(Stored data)
--- --- ---
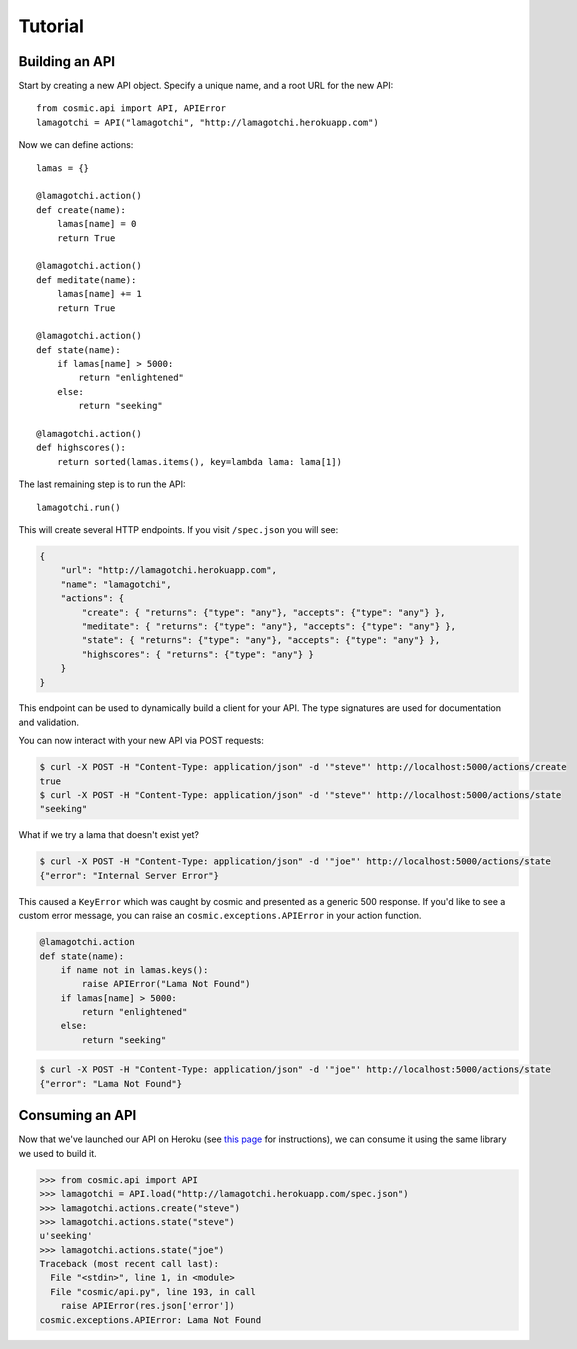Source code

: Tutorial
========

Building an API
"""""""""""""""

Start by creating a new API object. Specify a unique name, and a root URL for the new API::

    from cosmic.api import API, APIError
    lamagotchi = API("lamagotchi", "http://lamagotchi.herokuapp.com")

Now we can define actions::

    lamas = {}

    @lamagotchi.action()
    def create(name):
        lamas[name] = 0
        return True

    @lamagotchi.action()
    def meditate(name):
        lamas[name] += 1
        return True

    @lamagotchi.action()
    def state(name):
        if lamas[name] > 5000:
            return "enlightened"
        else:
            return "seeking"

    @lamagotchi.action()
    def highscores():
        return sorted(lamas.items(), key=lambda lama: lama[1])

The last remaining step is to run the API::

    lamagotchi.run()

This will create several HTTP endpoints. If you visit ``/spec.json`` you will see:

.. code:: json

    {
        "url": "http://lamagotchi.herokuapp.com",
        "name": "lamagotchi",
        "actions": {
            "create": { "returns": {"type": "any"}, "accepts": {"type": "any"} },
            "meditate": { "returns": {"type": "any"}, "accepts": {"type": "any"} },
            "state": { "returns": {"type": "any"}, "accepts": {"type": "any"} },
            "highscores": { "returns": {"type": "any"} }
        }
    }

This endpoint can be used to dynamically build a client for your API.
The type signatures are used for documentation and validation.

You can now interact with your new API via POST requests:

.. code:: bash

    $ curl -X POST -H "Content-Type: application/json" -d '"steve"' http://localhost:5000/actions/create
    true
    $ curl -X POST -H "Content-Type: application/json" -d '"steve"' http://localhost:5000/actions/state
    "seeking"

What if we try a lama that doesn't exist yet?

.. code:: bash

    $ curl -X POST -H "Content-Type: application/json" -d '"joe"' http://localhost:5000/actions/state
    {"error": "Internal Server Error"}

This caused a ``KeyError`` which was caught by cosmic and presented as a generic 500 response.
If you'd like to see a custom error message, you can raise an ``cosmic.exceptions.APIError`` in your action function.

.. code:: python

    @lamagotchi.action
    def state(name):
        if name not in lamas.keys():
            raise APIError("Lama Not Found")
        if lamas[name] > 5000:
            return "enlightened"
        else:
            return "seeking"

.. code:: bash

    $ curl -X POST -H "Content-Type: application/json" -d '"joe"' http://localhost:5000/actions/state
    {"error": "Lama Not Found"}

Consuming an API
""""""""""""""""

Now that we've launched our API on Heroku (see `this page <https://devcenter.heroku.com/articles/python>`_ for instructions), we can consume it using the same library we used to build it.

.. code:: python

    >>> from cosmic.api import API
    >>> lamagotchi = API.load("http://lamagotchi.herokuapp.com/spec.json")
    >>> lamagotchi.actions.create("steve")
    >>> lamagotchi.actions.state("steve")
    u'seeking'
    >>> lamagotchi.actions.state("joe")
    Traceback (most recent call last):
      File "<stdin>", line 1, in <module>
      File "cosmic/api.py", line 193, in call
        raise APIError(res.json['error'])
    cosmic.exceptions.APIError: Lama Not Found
--- --- ---
WORK ITEM:
Check each line above for "exceptions" and return the ones that have it.

EXPECTED ANSWER:
If you'd like to see a custom error message, you can raise an ``cosmic.exceptions.APIError`` in your action function.
    cosmic.exceptions.APIError: Lama Not Found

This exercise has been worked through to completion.